Triglycerides and heart disease: still a hypothesis?

Abstract

The purpose of this article is to review the basic and clinical science relating plasma triglycerides and cardiovascular disease. Although many aspects of the basic physiology of triglyceride production, its plasma transport, and its tissue uptake have been known for several decades, the relationship of plasma triglyceride levels to vascular disease is uncertain. Are triglyceride-rich lipoproteins, their influence on high-density lipoprotein and low-density lipoprotein, or the underlying diseases that lead to defects in triglyceride metabolism the culprit? Animal models have failed to confirm that anything other than early fatty lesions can be produced by triglyceride-rich lipoproteins. Metabolic products of triglyceride metabolism can be toxic to arterial cells; however, these studies are primarily in vitro. Correlative studies of fasting and postprandial triglycerides and genetic diseases implicate very-low-density lipoprotein and their remnants and chylomicron remnants in atherosclerosis development, but the concomitant alterations in other lipoproteins and other risk factors obscure any conclusions about direct relationships between disease and triglycerides. Genes that regulate triglyceride levels also correlate with vascular disease. Human intervention trials, however, have lacked an appropriately defined population and have produced outcomes without definitive conclusions. The time is more than ripe for new and creative approaches to understanding the relationship of triglycerides and heart disease.

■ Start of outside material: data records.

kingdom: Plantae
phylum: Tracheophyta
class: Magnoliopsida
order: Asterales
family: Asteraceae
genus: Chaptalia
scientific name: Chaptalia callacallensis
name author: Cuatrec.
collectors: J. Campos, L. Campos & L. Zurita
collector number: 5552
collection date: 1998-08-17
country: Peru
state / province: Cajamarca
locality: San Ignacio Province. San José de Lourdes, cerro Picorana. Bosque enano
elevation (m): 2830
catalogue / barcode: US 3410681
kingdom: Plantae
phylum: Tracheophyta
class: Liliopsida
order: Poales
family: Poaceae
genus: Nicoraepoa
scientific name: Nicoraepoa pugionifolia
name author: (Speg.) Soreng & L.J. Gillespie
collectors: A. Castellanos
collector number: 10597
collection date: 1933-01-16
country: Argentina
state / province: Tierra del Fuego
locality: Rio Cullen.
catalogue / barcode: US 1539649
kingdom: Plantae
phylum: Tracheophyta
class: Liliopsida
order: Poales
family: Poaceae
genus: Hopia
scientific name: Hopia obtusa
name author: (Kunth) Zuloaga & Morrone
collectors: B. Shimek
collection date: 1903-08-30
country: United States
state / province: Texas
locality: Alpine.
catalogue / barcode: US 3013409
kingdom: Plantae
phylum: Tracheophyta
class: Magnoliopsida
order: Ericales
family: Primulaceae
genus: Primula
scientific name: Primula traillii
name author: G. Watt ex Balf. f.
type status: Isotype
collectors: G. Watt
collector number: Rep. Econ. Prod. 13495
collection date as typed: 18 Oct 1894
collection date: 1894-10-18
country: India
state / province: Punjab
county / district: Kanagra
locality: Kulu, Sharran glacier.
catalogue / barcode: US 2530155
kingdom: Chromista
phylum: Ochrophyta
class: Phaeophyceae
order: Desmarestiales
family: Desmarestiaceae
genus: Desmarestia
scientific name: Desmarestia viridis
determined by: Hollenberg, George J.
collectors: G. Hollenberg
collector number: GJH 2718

Figure 1. Atherogenicity of triglyceride-rich lipoproteins

Two hypotheses for pathways by which triglyceride-rich lipoproteins (TGRL) might increase atherosclerosis are illustrated. Left panel shows the remnant infiltration hypothesis. Conversion of TGRLs to remnants produces particles that then enter the arterial wall, carrying both triglyceride and cholesterol. Arterial LpL may be important to increase the local concentration of these particles. Remnants can be internalized by macrophages and convert these cells into foam cells. Right panel illustrates the toxic lipolysis product hypothesis. During lipolysis of TGRLs a number of inflammatory lipids are released that alter endothelial biology. These lipids - including fatty acids lysolecithin and oxidized lipids - increase expression of adhesion molecules and cytokines, and promote coagulation.